My name is Ant Tessitore. I am a freelance names and flavor text writer for Wizards of the Coast. Magic Origins is the first set that I wrote names and flavor text for, and with its release I have started a tumblr. It's called Magic Morsels, and on it I post different cards on which I was credited for the name or flavor text, along with short stories about my overall thought process and experiences that influenced what I wrote.
Possessed Skaab is a card from Magic Origins for which I wrote the flavor text. I was a huge fan of the Skaabs back when they were introduced in Innistrad block, so I was happy to see one had made it into the file for Magic Origins. Whenever I look at these cobbled-together Zombies, I am reminded of my eleventh-grade English class with Mrs. Smithers. Mrs. Smithers was the only English teacher I ever had who emphasized reading between the lines. Instead of racing through Mary Shelley's Frankenstein and testing us on its contents, Mrs. Smithers challenged us to take our time and identify the themes lurking between each line of the horrific story. One of the many ideas we discussed dealt with the soul, and why a bunch of body parts all sewn together and walking upright might not be enough to consider Frankenstein's monster to be "alive."

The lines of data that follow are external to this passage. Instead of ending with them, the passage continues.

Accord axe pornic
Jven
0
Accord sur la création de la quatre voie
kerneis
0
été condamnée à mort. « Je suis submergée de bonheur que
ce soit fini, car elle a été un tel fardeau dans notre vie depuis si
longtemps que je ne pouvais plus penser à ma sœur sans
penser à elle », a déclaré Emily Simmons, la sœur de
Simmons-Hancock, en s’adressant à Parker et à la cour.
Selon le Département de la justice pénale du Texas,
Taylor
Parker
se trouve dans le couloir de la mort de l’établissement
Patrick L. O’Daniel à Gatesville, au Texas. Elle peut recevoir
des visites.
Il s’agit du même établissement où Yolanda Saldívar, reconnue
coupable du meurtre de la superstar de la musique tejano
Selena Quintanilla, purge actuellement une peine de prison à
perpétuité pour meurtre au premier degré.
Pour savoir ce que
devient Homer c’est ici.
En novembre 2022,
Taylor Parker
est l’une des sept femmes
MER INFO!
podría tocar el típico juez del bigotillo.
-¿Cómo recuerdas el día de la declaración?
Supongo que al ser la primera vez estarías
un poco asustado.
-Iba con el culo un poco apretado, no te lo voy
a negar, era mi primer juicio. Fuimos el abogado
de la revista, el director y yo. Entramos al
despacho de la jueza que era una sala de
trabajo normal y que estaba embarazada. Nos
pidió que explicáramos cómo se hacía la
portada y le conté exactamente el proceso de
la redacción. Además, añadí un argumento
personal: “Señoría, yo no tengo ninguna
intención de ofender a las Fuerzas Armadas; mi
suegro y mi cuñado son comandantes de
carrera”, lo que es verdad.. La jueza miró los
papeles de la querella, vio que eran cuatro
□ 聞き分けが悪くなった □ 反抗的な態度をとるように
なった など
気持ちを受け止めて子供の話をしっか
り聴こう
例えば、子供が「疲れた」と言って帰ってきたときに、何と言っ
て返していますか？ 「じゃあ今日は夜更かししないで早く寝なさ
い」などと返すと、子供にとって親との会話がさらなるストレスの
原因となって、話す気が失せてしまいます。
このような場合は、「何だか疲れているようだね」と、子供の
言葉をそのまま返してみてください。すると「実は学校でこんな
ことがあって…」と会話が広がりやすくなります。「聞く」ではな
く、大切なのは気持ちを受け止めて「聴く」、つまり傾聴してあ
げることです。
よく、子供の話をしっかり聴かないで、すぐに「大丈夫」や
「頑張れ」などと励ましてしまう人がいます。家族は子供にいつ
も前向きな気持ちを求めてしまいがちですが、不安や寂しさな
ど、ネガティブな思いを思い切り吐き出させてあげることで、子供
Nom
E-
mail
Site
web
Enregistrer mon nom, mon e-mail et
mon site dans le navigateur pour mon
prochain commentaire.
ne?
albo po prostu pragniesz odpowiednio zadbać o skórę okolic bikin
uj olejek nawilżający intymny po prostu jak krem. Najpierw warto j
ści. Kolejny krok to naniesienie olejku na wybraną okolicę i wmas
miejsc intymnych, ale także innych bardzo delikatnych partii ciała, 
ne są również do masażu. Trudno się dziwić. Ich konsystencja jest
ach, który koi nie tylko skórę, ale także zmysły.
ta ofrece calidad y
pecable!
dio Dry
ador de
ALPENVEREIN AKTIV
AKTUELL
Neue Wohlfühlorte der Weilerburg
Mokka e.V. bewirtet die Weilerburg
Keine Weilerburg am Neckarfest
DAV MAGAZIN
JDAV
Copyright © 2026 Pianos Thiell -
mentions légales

The Skaabs in Magic and the stitchers creating them are inspired by Frankenstein's monster, and they have a darkly humorous tone.
Want to create a creature whose stare will cause your enemies to lose their mind? Sew a whole bunch of extra eyes on its body and you'll have a Mindcrusher.

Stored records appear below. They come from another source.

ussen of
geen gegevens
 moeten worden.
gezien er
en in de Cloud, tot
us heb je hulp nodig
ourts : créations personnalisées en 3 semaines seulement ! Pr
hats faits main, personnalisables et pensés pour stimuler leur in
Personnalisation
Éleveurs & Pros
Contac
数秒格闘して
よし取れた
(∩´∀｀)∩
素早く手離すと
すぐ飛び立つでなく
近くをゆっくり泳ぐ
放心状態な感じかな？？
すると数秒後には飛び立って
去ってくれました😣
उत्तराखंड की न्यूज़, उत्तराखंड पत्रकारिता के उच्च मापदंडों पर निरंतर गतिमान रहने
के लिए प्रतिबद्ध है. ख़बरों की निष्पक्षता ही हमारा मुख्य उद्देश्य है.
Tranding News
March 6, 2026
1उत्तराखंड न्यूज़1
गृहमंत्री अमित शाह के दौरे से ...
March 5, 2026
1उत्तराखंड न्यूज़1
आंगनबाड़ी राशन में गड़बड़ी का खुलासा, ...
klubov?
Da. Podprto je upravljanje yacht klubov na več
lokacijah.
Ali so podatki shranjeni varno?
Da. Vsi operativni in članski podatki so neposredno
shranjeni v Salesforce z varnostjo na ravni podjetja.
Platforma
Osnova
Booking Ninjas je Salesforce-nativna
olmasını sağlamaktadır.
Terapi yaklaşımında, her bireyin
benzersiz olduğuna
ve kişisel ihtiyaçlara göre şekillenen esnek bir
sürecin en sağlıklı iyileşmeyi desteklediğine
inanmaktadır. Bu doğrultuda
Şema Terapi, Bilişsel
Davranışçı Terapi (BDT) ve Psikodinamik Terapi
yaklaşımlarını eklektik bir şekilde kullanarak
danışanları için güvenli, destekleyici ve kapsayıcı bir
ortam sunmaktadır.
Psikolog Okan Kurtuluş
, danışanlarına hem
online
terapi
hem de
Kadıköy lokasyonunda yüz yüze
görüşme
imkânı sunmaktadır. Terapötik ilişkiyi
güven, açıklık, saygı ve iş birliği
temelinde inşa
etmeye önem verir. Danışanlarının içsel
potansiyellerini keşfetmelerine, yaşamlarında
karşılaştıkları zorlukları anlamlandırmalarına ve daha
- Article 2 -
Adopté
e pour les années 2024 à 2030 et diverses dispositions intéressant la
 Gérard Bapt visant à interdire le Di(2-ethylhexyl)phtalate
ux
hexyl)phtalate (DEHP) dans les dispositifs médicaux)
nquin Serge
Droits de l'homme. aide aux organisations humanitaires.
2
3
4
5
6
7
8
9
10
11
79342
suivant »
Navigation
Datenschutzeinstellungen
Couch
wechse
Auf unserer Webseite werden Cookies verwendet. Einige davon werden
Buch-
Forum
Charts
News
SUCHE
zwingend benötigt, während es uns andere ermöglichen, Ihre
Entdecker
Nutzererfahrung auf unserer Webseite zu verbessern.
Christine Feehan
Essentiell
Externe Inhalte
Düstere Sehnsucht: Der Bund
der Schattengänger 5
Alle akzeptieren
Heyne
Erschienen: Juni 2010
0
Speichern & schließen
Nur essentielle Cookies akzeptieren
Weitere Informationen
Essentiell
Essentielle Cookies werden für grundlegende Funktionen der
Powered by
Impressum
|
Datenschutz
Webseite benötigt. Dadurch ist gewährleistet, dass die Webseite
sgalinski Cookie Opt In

Do you want your skaab to be all brawn and no brain? Sew in extra muscles and remove the head.
Want to make your already-formidable undead monster even scarier? Sew on some extra . . . everything.
When coming up with ideas for Possessed Skaab's flavor text, my goal was to accomplish two things. I wanted to write something that would give you chills, forcing you to "read between the lines" as you consider whether or not the stitcher responsible had gone too far. I also wanted to write something that would cause the reader to laugh at the absurdity that is an undead creature with a glass jar containing a grumpy ghost for a head.
Thinking back to Mrs. Smithers' class, I immediately knew I wanted to tie into the idea of a mad scientist attempting to give this lifeless undead being a soul. The trick was writing it in a way that would initially make the reader laugh before they began to consider the dark ramifications involved in this stitcher's heinous act.
"A stitcher's attempt at a skaab with a soul."